Sur la scène en hémicycle de la TOHU sont positionnés côté cour les musiciens qui exécutent live la trame du spectacle, avec des instruments que l’on n’aurait jamais pensé retrouver au cirque, tels le violoncelle, l’alto, le violon et même la harpe.

La musique du spectacle ne se nourrit pas seulement de l’oeuvre de Monteverdi, mais aussi de compositeurs plus contemporains comme John Barber, de même que Quincy Grant.
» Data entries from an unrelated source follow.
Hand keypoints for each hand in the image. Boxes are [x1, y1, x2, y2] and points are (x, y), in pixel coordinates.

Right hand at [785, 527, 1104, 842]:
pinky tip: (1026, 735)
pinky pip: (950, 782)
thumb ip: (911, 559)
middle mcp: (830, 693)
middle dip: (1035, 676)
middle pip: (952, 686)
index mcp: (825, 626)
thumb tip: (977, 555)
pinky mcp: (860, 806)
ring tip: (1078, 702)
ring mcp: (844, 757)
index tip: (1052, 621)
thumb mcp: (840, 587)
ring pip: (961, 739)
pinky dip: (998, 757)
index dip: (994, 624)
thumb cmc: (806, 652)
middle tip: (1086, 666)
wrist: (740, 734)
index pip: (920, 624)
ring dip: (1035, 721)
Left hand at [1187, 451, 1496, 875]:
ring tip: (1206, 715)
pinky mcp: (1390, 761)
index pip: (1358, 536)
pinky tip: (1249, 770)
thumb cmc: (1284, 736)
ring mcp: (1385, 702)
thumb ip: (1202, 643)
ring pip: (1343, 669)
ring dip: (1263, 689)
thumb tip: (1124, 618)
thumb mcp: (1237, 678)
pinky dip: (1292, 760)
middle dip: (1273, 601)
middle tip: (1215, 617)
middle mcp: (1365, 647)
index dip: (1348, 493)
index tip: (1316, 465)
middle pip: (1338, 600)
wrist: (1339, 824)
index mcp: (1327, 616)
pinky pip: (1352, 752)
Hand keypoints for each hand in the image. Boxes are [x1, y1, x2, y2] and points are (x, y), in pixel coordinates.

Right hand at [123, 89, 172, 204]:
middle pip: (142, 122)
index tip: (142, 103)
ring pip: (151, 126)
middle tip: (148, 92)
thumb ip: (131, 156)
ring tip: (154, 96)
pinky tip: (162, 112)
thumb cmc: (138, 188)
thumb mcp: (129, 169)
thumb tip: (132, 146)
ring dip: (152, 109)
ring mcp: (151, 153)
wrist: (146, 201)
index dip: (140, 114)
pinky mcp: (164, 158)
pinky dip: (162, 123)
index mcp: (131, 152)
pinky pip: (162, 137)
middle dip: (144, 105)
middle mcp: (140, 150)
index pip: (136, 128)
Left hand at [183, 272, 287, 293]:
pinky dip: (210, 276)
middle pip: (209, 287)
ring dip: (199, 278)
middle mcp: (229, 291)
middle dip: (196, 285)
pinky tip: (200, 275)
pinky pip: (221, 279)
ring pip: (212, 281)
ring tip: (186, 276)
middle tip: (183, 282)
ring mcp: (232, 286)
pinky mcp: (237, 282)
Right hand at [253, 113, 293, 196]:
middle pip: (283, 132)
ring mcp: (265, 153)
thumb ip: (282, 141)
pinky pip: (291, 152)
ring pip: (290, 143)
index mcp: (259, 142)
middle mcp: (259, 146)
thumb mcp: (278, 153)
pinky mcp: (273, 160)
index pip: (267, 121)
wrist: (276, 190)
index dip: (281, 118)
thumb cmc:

Et les voix en italien des deux chanteurs lyriques, Kate Howden et Benedict Nelson, sous la direction musicale de Natalie Murray Beale, sont totalement sublimes.

L’histoire, épique, est celle du héros grec Ulysse qui revient de 20 années de guerre à sillonner les mers, et qui retrouve à Ithaque son amour de toujours, la si belle Pénélope laissée derrière. Ce retour inespéré, selon les concepteurs, n’est pas sans évoquer le mauvais sort des exilés, des expatriés, des déracinés, des déportés, des migrants par millions délogés de force par la guerre, comme malheureusement c’est encore le cas aujourd’hui.

Le cirque étant une forme d’art poussée à l’extrême, tout comme l’opéra d’ailleurs, ce magnifique Il Ritorno ne manque pas de nous entraîner dans les sillons d’une nouvelle odyssée homérique à l’échelle du monde et des humains si imparfaits qui l’habitent toujours, mais que l’art transcende.